Explaining Data Lakehouse as Cloud-native DW

In this article I focus on how the data lakehouse architecture compares with the classic data warehouse architecture. I imagine the data lakehouse architecture as an attempt to implement some of the core requirements of data warehouse architecture in a modern, cloud-native design. I will explore the advantages of cloud-native design, including the ability to dynamically provision resources in response to specific events, predetermined patterns, and other triggers. I also explore data lakehouse architecture as its own unique approach to addressing new or different types of practices, use cases, and consumers.

In an important sense, data lakehouse architecture is an effort to adapt the data warehouse and its architecture to the cloud, while also addressing a larger set of novel use cases, practices, and consumers. This claim is not as counterintuitive or daunting as it may seem. We can think of data warehouse architecture as a technical specification that enumerates and describes the set of requirements (features and capabilities) that the ideal data warehouse system must address, but does not specify how to design or implement the data warehouse. Designers are free to engineer their own novel implementations of the warehouse, such as what Joydeep Sen Sarma and Ashish Thusoo attempted with Apache Hive, a SQL interpreter for Hadoop, or what Google did with BigQuery, its NoSQL query-as-a-service offering.

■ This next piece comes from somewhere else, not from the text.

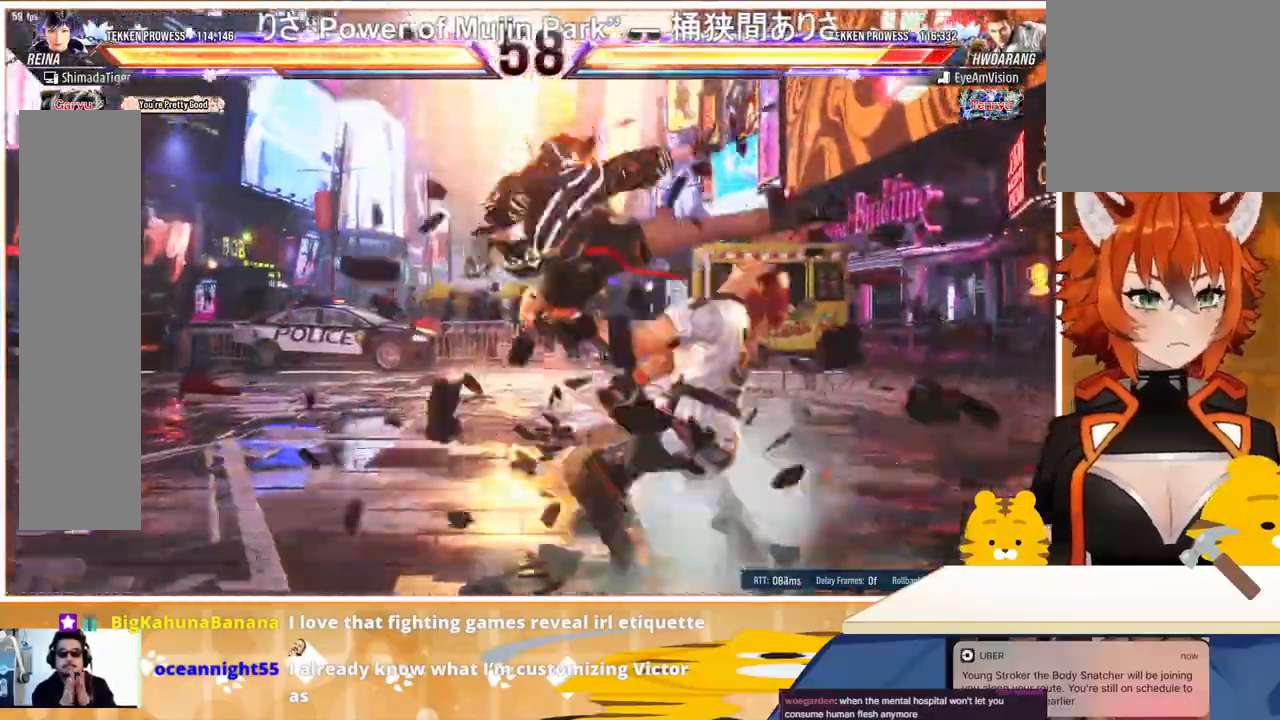
{"buttons": [], "events": [[333, "DPAD_DOWN", "down"], [333, "DPAD_RIGHT", "down"], [367, "SQUARE", "down"], [400, "DPAD_DOWN", "up"], [400, "DPAD_RIGHT", "up"], [467, "SQUARE", "up"]]}
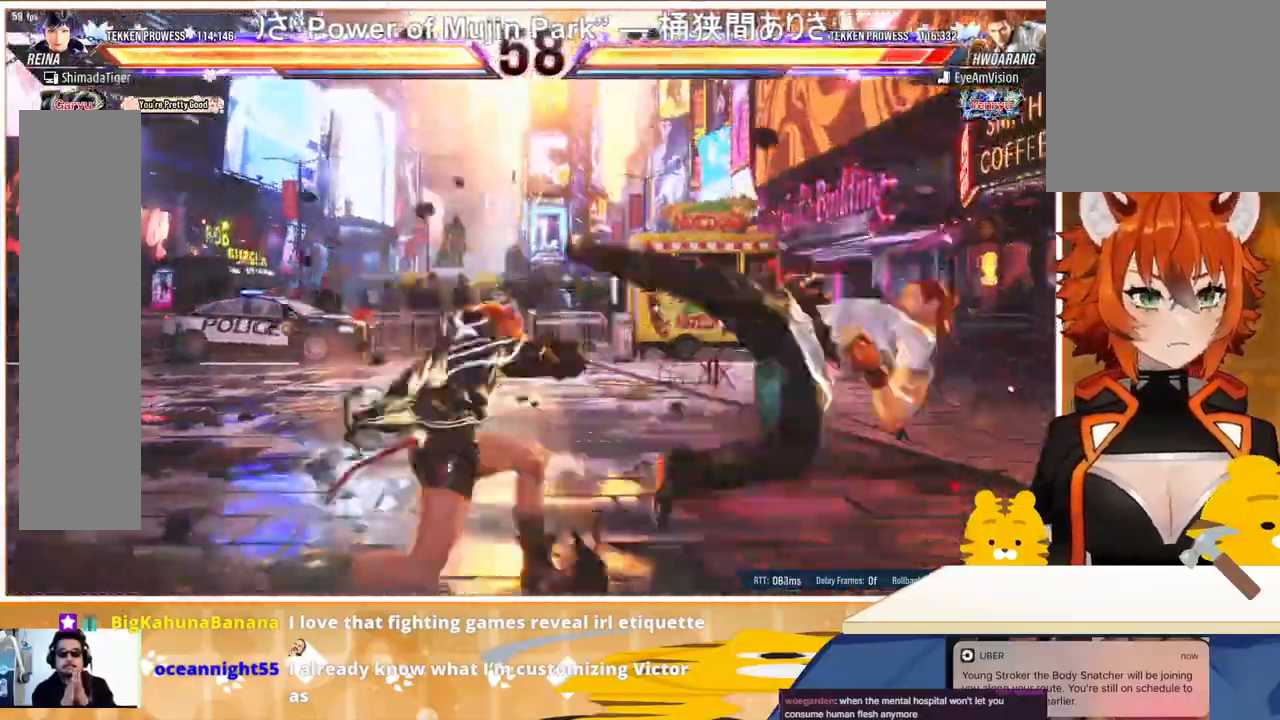
{"buttons": ["TRIANGLE", "DPAD_RIGHT"], "events": [[300, "DPAD_RIGHT", "down"], [433, "TRIANGLE", "down"]]}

The data lakehouse is a similar example. If a data lakehouse implementation addresses the set of requirements specified by data warehouse architecture, it can be considered a data warehouse.

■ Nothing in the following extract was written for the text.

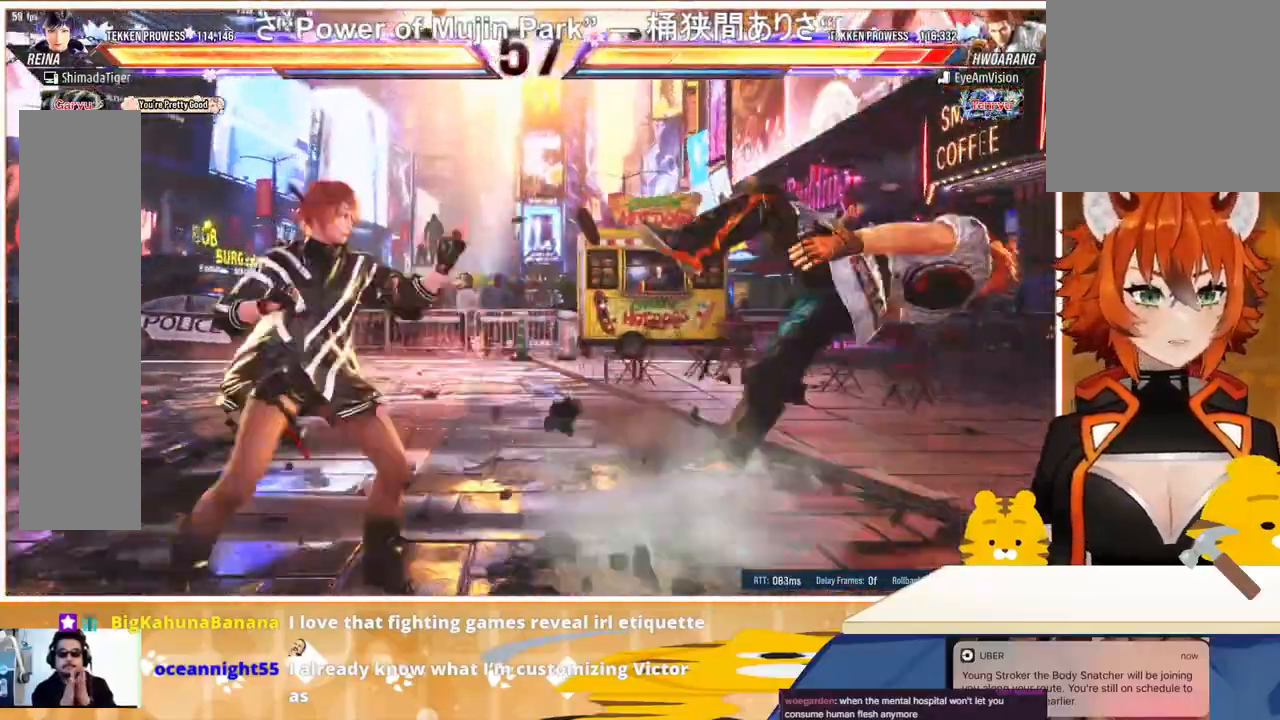
{"buttons": ["DPAD_RIGHT"], "events": [[33, "TRIANGLE", "up"], [100, "CROSS", "down"], [233, "CROSS", "up"]]}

In the What is Data Lakehouse? – Unstructured Data Quick Tips (unstructureddatatips.com), we saw that data lakehouse architecture differs from the monolithic design of classic data warehouse implementations and the more tightly coupled designs of big data-era platforms like Hadoop+Hive or PaaS warehouses like Snowflake.

So, how is data lakehouse architecture different and why?

Adapting Data Warehouse Architecture to Cloud

The classic implementation of data warehouse architecture is based on outdated expectations, especially regarding how the warehouse’s functions and resources are instantiated, connected, and accessed. For example, early implementers of data warehouse architecture expected the warehouse to be physically implemented as an RDBMS and for its components to connect to each other using a low-latency, high-throughput bus. They also expected SQL to be the only way to access and manipulate data in the warehouse.

Another expectation was that the data warehouse would be online and available all the time, and its functions would be tightly coupled to each other. This was a feature of its implementation in an RDBMS, but it made it impractical (and impossible) to scale the warehouse’s resources independently.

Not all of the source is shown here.